───── Text shown ─────

Triton Inference Server FIL Backend

This backend allows forest models trained by several popular machine learning
frameworks to be deployed in a Triton inference
server using
the RAPIDS Forest Inference
LIbrary
for fast GPU-based inference. Using this backend, forest models can be deployed
seamlessly alongside deep learning models for fast, unified inference
pipelines.

WARNING: This is preview-quality software. It is offered here as part of
ongoing collaborative efforts to determine future direction for this project
but should not be considered stable enough for production use until a later
release.

Getting Started

Prerequisites

Installation

Pre-built container

Pre-built Triton containers containing the FIL backend should eventually be
available from NGC. In the meantime, you will need to build the container
manually.

Building locally

To build the Triton server container with the FIL backend, run the following
from the repo root:

docker build -t triton_fil -f ops/Dockerfile .

Running the server

Before starting the server, you will need to set up a "model repository"
directory containing the model you wish to serve as well as a configuration
file. The FIL backend currently supports forest models serialized in XGBoost's
binary format, XGBoost's JSON format, and LightGBM's text format. See the
following example directory structure for an XGBoost binary file:

model_repository/
`-- fil
    |-- 1
    |   `-- xgboost.model
    `-- config.pbtxt

By default, the FIL backend assumes that XGBoost binary models will be named
xgboost.model, XGBoost json models will be named xgboost.json, and LightGBM
models will be named model.txt, but this can be tweaked through standard
Triton configuration options.

Configuration

Once you have chosen a model to deploy, you will need to create a corresponding
config.pbtxt file. An example of this configuration file is shown below:

name: "fil"
backend: "fil"
max_batch_size: 8192
input [
 {
    name: "input__0"
    data_type: TYPE_FP32
    dims: [ 500 ]
  }
]
output [
 {
    name: "output__0"
    data_type: TYPE_FP32
    dims: [ 2 ]
  }
]
instance_group [{ kind: KIND_GPU }]
parameters [
  {
    key: "model_type"
    value: { string_value: "xgboost" }
  },
  {
    key: "predict_proba"
    value: { string_value: "true" }
  },
  {
    key: "output_class"
    value: { string_value: "true" }
  },
  {
    key: "threshold"
    value: { string_value: "0.5" }
  },
  {
    key: "algo"
    value: { string_value: "ALGO_AUTO" }
  },
  {
    key: "storage_type"
    value: { string_value: "AUTO" }
  },
  {
    key: "blocks_per_sm"

───── Data listing ─────

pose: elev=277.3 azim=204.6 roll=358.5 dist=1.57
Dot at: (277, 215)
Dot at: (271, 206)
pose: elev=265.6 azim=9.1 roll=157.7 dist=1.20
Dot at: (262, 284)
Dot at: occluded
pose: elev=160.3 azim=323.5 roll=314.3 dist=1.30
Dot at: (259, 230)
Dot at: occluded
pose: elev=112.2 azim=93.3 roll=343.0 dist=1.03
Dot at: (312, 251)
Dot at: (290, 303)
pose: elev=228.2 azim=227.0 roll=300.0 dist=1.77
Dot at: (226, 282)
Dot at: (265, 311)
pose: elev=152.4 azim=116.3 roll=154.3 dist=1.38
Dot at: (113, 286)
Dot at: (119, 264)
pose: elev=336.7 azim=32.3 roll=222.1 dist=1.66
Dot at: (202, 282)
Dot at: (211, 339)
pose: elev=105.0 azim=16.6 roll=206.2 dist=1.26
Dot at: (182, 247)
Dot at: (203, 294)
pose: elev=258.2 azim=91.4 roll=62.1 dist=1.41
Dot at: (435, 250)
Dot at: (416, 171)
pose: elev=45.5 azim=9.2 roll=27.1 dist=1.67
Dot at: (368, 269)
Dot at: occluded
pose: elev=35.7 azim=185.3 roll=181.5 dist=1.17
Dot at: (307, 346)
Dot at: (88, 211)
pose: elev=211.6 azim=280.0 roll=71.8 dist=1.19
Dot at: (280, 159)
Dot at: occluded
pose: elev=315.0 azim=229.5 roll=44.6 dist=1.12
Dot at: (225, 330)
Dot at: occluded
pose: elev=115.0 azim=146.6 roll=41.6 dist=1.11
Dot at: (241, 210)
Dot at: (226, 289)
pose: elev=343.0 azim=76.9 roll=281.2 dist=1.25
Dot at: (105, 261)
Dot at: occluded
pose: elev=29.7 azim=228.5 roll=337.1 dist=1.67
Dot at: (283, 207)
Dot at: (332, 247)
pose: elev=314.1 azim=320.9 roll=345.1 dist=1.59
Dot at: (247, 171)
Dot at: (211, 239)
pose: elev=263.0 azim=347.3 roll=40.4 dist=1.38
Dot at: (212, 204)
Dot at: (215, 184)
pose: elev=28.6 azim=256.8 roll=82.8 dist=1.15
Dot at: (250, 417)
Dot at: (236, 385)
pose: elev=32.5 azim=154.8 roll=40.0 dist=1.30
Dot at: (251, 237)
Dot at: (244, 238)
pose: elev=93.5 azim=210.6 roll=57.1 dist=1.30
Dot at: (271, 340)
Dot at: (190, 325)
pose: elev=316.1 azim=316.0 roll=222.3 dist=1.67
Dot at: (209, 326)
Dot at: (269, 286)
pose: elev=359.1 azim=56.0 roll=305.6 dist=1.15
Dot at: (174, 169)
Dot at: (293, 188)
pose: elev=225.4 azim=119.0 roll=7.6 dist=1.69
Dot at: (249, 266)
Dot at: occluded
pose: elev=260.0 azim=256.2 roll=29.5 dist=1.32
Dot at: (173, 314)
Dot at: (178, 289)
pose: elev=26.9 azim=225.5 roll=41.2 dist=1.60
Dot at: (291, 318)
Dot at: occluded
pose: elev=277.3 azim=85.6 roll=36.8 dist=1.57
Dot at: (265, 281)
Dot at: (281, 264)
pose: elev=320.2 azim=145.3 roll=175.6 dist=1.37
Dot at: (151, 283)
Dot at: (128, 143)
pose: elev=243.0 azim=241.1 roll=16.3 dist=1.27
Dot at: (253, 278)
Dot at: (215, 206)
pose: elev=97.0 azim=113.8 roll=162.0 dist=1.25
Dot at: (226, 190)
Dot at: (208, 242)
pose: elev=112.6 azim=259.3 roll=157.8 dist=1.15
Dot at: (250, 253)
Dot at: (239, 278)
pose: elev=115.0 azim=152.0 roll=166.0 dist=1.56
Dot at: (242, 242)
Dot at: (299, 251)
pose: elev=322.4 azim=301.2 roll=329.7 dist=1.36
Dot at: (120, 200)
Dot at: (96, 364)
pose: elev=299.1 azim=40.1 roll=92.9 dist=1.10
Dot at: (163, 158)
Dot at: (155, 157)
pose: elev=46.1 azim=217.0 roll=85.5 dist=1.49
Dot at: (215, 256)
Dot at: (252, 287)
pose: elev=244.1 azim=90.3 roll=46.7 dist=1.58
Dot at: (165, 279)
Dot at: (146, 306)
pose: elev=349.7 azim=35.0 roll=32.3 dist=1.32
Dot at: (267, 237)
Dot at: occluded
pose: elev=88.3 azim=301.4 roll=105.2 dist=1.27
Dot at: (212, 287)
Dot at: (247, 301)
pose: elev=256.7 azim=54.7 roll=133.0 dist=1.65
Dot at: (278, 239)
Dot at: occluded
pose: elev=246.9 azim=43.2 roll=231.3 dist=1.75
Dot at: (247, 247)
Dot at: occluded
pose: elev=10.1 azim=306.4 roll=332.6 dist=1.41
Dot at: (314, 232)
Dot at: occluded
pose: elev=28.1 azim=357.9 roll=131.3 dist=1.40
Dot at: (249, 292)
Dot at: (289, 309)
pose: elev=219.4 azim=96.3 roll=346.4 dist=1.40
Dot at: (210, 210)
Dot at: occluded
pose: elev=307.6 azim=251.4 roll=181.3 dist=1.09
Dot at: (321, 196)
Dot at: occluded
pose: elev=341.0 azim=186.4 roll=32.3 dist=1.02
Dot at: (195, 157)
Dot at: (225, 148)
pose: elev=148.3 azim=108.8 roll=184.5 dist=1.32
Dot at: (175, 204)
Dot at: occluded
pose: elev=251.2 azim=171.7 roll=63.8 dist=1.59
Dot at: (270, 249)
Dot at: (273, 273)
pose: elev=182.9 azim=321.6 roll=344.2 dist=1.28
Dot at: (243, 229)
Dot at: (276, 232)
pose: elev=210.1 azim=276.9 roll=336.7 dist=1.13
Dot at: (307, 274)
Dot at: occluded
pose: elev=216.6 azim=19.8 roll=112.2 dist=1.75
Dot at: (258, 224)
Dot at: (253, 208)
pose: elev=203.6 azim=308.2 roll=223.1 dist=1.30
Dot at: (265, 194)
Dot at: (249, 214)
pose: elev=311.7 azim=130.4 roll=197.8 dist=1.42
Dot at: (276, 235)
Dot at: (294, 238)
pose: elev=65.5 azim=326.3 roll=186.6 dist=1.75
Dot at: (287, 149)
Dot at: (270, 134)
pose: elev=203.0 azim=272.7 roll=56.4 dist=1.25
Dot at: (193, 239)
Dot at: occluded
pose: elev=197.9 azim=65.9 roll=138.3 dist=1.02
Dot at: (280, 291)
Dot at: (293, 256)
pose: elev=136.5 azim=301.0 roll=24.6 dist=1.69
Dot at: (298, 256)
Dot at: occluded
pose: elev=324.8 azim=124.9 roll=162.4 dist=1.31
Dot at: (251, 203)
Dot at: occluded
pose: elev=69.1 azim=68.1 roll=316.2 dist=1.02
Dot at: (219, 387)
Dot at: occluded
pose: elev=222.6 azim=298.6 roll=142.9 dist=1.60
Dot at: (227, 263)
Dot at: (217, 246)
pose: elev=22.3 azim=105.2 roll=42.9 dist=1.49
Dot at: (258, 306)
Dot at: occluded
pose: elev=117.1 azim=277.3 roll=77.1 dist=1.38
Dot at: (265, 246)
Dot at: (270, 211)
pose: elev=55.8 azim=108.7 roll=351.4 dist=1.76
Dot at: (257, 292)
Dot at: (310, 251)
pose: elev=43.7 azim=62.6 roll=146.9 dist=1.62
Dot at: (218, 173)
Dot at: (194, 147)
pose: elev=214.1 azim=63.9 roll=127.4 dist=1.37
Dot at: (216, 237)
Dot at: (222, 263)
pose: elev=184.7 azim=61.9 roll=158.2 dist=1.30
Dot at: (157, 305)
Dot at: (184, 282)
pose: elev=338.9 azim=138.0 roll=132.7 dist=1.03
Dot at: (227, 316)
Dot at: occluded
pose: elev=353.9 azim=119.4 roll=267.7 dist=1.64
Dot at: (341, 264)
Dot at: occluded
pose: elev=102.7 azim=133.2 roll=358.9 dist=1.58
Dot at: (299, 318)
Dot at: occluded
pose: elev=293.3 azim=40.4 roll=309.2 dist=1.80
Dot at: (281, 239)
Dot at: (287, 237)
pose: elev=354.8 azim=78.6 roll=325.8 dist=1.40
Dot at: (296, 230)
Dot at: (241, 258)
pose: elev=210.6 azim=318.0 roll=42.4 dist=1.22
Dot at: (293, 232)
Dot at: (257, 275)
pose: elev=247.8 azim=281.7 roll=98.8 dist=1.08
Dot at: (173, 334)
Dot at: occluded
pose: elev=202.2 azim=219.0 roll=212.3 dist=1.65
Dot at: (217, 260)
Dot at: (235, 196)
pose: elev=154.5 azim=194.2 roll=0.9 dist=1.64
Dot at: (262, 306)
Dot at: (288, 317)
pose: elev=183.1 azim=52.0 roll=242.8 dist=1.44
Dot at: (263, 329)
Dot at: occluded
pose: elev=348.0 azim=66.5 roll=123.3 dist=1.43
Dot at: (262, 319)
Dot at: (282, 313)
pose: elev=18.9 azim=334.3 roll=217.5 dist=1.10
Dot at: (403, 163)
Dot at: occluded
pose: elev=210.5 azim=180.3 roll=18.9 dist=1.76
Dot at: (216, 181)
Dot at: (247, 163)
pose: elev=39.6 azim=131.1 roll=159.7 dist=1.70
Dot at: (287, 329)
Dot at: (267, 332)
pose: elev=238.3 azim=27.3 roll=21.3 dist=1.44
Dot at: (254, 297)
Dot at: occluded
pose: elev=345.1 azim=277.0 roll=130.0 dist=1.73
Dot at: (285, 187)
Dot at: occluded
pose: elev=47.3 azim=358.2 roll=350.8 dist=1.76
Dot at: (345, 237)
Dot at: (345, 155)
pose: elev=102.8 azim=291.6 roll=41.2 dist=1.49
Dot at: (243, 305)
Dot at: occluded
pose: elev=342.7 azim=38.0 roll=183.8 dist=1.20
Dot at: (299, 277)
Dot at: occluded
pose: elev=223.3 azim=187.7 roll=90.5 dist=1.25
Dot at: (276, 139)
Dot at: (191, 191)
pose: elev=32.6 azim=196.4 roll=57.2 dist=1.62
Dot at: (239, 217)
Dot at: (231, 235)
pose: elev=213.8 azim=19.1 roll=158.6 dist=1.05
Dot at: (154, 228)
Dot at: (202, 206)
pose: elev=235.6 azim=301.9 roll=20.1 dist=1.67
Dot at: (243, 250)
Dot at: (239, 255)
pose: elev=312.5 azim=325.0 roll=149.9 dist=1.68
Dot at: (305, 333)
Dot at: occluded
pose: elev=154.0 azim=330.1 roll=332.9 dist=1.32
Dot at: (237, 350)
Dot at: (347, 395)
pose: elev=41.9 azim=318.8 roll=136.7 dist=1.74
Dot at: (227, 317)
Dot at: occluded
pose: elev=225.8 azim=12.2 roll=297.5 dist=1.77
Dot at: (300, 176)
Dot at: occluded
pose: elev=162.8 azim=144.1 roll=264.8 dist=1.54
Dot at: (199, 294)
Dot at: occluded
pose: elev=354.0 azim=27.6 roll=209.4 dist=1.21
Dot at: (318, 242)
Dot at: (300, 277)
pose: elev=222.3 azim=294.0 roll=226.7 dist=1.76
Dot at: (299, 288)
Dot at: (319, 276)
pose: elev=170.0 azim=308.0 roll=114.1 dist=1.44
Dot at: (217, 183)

─────

Set tasks —
a) Echo the FIL backend text word for word, starting with "Building locally" and going on through "-f ops/Dockerfile .".
b) According to the FIL backend text, which serialization formats for forest models does the backend currently support?
The listing has no connection to the FIL backend text.

Final answers —
a)
Building locally

To build the Triton server container with the FIL backend, run the following
from the repo root:

docker build -t triton_fil -f ops/Dockerfile .

b) XGBoost's binary format, XGBoost's JSON format, and LightGBM's text format.